* PROBLEM DETAILS *
When you reach the line containing "10: (245, 187, 2.01)" in the entries below, start writing out each line exactly, and stop after the line containing "29: (263, 146, 2.03)".

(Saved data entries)
____

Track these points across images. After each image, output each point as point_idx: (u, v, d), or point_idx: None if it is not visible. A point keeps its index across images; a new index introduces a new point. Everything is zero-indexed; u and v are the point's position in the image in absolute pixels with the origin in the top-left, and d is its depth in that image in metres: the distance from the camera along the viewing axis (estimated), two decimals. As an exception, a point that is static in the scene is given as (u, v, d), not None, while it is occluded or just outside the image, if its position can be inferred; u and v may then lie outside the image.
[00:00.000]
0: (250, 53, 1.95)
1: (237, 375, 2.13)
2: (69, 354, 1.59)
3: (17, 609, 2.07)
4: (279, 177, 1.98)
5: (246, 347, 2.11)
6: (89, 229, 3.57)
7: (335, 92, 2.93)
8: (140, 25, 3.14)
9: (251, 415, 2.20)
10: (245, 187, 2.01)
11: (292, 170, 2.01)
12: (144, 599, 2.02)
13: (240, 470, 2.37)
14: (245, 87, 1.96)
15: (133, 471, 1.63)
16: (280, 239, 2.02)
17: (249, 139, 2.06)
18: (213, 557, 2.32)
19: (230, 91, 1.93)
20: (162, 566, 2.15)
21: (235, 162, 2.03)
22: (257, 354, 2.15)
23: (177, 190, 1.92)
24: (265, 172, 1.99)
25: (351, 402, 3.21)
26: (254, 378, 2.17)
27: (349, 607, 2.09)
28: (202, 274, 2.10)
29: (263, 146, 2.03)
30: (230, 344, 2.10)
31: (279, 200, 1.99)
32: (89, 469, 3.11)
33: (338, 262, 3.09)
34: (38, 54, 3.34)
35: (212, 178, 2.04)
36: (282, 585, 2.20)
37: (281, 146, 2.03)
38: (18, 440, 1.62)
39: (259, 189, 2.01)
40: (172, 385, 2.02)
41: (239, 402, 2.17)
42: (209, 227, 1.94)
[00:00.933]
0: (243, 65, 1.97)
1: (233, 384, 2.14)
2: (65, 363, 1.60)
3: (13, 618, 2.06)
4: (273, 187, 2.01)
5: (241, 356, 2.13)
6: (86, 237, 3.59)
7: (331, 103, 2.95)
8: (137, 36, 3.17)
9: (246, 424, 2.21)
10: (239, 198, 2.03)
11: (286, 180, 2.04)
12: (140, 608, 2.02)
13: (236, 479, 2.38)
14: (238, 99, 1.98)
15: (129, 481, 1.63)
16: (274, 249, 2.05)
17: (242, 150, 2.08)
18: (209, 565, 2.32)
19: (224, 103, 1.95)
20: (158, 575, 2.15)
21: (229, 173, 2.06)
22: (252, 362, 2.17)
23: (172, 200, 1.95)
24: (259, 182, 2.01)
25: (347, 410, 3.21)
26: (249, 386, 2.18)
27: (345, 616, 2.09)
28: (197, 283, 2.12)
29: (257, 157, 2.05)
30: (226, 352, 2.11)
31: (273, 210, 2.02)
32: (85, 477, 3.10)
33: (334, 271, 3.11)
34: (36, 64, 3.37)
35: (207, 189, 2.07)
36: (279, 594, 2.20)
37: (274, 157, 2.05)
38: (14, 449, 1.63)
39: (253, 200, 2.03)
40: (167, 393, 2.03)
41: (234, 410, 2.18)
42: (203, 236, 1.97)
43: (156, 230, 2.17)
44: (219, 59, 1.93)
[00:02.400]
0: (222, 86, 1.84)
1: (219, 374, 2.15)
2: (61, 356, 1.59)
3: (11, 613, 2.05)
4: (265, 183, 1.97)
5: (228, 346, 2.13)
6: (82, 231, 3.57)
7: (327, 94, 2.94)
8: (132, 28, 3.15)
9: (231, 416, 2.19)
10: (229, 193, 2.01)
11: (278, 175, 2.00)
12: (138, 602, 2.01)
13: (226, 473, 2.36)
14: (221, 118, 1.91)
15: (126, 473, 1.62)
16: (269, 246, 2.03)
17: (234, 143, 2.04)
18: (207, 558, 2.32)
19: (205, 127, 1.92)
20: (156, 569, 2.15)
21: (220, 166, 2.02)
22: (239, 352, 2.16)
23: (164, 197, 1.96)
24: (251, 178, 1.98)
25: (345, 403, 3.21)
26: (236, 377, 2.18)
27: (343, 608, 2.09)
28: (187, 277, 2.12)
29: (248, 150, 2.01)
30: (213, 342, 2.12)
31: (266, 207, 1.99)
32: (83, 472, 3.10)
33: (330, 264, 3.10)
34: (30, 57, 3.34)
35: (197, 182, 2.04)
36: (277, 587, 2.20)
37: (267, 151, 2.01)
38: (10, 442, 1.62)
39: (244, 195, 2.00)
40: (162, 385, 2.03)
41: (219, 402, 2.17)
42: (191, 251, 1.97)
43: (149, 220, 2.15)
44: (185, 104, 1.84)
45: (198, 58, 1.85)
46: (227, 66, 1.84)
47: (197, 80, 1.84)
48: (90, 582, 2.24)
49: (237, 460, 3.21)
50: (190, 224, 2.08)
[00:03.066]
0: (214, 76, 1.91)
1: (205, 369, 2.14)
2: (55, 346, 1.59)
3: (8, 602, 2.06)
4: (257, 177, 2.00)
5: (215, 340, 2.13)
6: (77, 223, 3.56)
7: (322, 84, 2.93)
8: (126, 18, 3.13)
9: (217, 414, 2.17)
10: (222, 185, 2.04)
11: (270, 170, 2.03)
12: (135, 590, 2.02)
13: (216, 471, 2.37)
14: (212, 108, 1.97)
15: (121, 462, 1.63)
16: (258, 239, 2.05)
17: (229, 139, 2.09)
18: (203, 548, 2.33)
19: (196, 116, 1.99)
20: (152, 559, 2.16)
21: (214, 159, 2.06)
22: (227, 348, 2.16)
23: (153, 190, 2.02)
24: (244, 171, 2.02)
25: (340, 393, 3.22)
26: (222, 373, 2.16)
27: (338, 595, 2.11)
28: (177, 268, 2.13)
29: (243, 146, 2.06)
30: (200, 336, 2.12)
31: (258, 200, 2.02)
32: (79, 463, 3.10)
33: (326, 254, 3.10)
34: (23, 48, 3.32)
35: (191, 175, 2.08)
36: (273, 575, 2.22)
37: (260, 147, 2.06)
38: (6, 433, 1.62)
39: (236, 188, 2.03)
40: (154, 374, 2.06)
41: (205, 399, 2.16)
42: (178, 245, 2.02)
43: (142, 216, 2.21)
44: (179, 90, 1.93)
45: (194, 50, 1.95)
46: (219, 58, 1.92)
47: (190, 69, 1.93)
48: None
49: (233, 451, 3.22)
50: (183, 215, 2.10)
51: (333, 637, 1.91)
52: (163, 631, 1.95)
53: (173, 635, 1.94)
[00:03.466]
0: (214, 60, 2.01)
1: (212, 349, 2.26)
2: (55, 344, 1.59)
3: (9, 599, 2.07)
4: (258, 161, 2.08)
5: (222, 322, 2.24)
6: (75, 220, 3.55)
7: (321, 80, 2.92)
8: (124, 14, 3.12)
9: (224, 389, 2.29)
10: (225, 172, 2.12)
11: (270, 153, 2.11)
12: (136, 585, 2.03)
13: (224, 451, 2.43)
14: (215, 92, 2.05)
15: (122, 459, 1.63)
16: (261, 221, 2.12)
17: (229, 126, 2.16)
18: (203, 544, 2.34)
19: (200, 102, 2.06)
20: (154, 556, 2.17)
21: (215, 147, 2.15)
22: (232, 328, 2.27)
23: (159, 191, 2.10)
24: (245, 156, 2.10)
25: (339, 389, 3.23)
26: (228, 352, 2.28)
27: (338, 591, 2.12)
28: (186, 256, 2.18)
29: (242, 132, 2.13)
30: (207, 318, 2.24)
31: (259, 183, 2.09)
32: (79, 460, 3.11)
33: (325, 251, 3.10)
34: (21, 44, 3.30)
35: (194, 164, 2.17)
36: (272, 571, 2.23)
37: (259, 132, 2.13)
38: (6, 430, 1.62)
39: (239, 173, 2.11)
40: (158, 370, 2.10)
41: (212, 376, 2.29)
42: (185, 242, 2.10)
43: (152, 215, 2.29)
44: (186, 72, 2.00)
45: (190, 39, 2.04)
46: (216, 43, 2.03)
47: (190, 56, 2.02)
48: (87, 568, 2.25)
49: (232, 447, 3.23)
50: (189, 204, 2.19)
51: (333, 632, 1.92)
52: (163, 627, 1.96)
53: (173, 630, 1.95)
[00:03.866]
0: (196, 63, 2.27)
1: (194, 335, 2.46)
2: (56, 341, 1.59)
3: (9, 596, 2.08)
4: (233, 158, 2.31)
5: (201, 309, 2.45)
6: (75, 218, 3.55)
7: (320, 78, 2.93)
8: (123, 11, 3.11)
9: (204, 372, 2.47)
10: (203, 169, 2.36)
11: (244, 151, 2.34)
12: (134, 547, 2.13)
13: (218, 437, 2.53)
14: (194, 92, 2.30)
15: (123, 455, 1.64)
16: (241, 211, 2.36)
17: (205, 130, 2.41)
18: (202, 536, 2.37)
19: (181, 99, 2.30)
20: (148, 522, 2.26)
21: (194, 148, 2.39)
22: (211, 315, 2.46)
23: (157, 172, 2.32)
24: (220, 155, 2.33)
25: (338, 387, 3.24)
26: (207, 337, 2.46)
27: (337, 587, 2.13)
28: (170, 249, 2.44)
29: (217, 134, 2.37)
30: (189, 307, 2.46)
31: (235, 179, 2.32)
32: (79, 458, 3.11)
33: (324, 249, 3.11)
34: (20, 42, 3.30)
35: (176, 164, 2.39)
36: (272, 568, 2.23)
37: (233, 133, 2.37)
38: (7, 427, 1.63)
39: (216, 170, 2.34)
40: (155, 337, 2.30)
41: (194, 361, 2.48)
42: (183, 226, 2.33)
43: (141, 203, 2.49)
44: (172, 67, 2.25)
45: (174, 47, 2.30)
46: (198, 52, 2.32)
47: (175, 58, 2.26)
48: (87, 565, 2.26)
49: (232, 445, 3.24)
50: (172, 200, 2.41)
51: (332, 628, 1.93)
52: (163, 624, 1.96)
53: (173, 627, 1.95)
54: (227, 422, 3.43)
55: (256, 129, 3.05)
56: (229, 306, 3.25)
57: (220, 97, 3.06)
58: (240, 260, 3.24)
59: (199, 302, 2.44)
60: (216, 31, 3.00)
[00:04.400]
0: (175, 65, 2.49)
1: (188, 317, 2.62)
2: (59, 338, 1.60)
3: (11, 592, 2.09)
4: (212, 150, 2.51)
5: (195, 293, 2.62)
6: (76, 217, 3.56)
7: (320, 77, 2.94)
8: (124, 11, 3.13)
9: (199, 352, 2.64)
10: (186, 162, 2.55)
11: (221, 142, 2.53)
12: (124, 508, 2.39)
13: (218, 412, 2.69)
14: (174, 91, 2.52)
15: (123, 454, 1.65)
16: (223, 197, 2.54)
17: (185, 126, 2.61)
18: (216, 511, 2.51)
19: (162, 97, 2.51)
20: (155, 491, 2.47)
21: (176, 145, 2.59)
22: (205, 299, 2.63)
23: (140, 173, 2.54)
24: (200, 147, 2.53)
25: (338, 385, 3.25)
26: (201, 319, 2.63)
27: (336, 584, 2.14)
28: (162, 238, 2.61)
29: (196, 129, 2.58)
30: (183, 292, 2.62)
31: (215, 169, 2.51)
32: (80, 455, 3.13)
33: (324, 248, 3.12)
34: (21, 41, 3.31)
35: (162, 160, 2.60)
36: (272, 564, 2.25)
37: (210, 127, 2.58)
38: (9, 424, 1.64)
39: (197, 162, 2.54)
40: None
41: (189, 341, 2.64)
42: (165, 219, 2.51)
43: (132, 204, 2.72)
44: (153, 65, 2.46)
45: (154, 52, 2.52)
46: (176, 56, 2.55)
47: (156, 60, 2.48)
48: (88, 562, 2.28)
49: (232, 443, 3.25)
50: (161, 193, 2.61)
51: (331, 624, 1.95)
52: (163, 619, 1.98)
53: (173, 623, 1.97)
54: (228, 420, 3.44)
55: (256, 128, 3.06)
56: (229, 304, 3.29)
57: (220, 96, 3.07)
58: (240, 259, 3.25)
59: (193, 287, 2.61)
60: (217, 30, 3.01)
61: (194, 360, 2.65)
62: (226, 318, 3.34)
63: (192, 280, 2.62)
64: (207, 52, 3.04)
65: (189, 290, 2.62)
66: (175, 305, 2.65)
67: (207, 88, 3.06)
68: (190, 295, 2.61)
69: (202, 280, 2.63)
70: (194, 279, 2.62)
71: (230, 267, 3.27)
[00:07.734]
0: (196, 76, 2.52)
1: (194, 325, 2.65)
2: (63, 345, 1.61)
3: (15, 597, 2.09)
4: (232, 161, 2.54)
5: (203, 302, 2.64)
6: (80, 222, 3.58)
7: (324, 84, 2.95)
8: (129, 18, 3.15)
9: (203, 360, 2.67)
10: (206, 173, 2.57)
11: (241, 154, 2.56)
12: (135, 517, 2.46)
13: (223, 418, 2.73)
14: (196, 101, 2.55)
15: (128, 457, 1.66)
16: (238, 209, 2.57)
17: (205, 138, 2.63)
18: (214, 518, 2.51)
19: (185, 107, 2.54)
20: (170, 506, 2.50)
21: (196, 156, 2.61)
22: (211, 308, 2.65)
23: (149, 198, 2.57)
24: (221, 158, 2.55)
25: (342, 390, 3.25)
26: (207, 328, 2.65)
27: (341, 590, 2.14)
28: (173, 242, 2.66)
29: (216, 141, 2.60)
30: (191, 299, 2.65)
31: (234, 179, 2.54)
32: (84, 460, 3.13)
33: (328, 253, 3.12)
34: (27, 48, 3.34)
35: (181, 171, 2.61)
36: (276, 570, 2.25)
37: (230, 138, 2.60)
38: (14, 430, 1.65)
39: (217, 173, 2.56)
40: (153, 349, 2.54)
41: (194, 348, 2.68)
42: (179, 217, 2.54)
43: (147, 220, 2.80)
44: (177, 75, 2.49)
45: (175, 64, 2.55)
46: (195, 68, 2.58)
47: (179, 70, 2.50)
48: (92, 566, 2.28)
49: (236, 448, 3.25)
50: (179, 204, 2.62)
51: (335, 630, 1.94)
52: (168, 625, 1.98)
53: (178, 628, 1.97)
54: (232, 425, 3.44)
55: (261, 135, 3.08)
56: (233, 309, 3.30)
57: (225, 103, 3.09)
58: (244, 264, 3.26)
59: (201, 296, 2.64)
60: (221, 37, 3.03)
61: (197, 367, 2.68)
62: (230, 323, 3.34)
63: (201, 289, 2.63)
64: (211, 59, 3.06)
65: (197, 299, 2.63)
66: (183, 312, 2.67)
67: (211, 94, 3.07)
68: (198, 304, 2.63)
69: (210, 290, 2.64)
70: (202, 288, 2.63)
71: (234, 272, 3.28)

____

* YOUR SOLUTION *
10: (245, 187, 2.01)
11: (292, 170, 2.01)
12: (144, 599, 2.02)
13: (240, 470, 2.37)
14: (245, 87, 1.96)
15: (133, 471, 1.63)
16: (280, 239, 2.02)
17: (249, 139, 2.06)
18: (213, 557, 2.32)
19: (230, 91, 1.93)
20: (162, 566, 2.15)
21: (235, 162, 2.03)
22: (257, 354, 2.15)
23: (177, 190, 1.92)
24: (265, 172, 1.99)
25: (351, 402, 3.21)
26: (254, 378, 2.17)
27: (349, 607, 2.09)
28: (202, 274, 2.10)
29: (263, 146, 2.03)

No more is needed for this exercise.